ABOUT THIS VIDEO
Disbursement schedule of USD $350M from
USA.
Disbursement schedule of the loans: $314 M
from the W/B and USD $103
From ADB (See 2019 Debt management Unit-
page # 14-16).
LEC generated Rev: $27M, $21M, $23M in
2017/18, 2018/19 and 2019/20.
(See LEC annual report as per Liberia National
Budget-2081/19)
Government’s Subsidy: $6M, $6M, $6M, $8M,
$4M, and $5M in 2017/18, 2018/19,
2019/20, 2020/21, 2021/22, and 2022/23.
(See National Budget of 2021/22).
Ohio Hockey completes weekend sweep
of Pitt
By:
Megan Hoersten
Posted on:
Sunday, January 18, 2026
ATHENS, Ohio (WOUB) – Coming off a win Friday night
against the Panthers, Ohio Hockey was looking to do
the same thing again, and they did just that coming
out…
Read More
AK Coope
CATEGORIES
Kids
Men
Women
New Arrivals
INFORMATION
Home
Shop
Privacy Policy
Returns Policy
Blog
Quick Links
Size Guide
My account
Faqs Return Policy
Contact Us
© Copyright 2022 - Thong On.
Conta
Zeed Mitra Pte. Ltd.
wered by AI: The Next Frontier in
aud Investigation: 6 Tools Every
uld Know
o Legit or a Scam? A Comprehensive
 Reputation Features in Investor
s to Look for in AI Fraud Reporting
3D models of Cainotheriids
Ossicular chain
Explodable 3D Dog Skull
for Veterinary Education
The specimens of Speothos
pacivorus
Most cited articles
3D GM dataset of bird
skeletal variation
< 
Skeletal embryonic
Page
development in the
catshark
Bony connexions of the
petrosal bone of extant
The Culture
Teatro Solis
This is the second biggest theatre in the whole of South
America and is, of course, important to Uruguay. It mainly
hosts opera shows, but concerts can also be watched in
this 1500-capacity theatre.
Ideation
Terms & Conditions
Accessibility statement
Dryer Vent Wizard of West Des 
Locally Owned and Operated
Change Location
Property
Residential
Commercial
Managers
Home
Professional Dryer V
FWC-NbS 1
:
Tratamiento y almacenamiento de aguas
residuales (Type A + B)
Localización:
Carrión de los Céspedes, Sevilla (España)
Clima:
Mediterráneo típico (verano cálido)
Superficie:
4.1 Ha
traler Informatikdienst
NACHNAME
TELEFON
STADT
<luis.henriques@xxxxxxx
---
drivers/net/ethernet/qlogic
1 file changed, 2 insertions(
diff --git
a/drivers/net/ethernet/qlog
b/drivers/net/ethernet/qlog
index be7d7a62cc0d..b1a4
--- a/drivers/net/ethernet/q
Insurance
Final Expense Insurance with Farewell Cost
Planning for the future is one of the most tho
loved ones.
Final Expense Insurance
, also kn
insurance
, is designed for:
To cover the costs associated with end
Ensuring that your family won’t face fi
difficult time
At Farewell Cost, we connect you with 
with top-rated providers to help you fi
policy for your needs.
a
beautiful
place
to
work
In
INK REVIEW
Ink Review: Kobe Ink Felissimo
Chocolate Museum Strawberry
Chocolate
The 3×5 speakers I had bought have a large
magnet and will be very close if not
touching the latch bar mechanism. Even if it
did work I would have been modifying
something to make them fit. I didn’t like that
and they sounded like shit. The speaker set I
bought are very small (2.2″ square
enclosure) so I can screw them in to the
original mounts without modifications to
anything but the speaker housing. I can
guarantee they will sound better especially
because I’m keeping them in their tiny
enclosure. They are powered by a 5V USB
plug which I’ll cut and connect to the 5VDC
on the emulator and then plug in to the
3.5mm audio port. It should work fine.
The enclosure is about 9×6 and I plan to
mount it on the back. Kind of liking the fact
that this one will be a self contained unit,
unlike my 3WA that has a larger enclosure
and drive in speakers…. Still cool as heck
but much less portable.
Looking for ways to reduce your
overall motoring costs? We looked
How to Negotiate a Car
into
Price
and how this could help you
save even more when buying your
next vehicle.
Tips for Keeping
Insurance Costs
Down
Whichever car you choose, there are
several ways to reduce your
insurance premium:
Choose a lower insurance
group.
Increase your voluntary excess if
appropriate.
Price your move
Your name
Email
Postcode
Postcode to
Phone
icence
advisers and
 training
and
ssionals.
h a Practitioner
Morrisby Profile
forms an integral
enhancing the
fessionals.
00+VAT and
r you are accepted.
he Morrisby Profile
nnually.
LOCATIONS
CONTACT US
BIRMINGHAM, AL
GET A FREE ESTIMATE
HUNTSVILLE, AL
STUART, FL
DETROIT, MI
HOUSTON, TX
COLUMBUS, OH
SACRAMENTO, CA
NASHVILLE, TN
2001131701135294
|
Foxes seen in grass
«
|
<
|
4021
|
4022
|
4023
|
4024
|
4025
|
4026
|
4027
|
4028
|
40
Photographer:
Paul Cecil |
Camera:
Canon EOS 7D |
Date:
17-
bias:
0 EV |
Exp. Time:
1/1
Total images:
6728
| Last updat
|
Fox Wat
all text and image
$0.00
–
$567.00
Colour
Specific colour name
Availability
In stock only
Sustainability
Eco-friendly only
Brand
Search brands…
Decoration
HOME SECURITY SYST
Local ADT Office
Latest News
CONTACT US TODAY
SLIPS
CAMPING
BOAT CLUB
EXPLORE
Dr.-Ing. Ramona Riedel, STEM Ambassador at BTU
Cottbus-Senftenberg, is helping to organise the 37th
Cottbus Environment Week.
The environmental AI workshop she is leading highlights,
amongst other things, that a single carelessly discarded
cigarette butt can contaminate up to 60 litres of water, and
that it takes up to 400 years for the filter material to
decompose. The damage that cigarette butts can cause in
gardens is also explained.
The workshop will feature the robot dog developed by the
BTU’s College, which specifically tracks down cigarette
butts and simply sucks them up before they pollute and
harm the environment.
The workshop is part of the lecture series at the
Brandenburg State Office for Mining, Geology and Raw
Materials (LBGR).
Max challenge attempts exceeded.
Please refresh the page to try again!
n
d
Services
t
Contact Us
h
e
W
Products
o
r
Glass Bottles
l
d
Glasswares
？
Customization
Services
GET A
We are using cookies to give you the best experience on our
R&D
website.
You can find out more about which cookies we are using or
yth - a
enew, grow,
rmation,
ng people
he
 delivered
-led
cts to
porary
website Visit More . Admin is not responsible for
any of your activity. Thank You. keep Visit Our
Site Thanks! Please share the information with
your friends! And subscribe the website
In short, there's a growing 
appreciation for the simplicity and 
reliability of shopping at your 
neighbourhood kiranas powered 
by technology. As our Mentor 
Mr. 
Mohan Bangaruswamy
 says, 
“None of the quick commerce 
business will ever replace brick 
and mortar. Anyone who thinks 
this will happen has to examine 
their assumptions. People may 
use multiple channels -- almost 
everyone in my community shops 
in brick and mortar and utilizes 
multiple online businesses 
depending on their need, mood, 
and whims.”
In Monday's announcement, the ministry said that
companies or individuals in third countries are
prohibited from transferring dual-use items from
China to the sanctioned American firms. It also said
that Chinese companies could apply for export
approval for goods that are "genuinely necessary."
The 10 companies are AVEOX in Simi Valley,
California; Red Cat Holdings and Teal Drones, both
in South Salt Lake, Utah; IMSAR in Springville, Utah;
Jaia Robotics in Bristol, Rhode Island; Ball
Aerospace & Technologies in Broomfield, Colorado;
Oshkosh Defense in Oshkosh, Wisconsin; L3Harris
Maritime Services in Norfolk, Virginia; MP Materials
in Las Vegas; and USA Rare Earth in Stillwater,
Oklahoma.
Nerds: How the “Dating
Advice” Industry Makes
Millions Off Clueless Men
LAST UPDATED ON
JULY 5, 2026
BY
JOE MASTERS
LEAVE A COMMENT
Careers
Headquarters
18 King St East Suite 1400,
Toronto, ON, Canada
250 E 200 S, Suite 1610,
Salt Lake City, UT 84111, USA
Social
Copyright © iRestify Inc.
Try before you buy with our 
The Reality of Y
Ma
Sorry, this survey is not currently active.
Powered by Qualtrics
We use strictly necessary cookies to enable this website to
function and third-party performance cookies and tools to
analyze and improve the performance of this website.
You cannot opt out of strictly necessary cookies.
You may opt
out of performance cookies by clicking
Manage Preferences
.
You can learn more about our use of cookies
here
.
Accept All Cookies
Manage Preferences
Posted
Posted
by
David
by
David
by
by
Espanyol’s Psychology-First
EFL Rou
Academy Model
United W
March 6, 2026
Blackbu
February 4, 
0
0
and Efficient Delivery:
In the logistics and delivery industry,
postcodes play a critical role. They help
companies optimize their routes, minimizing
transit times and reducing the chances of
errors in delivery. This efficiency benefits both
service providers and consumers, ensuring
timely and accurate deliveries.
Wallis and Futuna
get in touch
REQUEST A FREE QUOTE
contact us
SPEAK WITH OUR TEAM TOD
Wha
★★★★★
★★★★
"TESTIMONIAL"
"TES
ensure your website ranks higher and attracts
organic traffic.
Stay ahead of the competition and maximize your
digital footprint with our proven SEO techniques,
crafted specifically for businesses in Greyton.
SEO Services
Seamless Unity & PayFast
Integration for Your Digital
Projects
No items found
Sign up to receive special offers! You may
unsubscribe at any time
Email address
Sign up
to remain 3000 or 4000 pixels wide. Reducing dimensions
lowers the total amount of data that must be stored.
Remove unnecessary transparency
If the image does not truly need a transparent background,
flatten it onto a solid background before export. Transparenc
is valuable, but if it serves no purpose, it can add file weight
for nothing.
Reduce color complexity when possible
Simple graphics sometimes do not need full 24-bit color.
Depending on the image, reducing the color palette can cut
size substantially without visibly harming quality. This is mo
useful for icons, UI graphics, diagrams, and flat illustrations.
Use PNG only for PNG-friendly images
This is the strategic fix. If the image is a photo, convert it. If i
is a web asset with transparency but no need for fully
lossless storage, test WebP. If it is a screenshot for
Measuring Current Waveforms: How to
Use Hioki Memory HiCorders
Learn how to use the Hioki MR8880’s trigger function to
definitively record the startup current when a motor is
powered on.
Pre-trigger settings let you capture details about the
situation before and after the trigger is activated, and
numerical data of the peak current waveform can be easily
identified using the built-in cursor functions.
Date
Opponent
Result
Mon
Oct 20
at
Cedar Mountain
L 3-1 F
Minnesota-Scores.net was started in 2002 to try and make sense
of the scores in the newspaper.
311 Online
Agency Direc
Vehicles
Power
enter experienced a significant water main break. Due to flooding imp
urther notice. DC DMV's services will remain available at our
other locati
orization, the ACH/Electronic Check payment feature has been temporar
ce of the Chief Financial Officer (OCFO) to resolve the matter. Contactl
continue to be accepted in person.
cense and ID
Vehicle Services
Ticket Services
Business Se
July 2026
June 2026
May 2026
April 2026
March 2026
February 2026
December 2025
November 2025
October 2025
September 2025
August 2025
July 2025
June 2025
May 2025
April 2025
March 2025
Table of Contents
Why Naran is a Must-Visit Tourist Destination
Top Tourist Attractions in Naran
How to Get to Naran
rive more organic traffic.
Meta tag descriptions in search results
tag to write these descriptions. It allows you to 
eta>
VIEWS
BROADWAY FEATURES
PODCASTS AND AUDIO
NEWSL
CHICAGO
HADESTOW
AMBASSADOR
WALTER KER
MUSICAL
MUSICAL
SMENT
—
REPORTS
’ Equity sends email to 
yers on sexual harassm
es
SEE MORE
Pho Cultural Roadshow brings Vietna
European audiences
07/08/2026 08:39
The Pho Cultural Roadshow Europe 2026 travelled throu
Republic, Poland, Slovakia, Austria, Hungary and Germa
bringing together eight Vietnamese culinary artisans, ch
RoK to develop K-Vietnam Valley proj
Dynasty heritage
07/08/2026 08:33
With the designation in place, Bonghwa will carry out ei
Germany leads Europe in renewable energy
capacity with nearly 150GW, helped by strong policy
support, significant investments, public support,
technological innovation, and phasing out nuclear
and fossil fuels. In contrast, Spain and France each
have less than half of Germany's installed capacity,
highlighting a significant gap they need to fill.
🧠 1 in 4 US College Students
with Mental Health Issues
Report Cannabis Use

====

◆ WORK ORDER:
Convert the data, from its first line up to and including the line that contains "2019/20, 2020/21, 2021/22, and 2022/23.", into a Markdown table with two columns: Number for the row number and Content for the line. Leave out any blank lines.

◆ SOLUTION TO THE EXERCISE:
| Number | Content |
|---|---|
| 1 | ABOUT THIS VIDEO |
| 2 | Disbursement schedule of USD $350M from |
| 3 | USA. |
| 4 | Disbursement schedule of the loans: $314 M |
| 5 | from the W/B and USD $103 |
| 6 | From ADB (See 2019 Debt management Unit- |
| 7 | page # 14-16). |
| 8 | LEC generated Rev: $27M, $21M, $23M in |
| 9 | 2017/18, 2018/19 and 2019/20. |
| 10 | (See LEC annual report as per Liberia National |
| 11 | Budget-2081/19) |
| 12 | Government’s Subsidy: $6M, $6M, $6M, $8M, |
| 13 | $4M, and $5M in 2017/18, 2018/19, |
| 14 | 2019/20, 2020/21, 2021/22, and 2022/23. |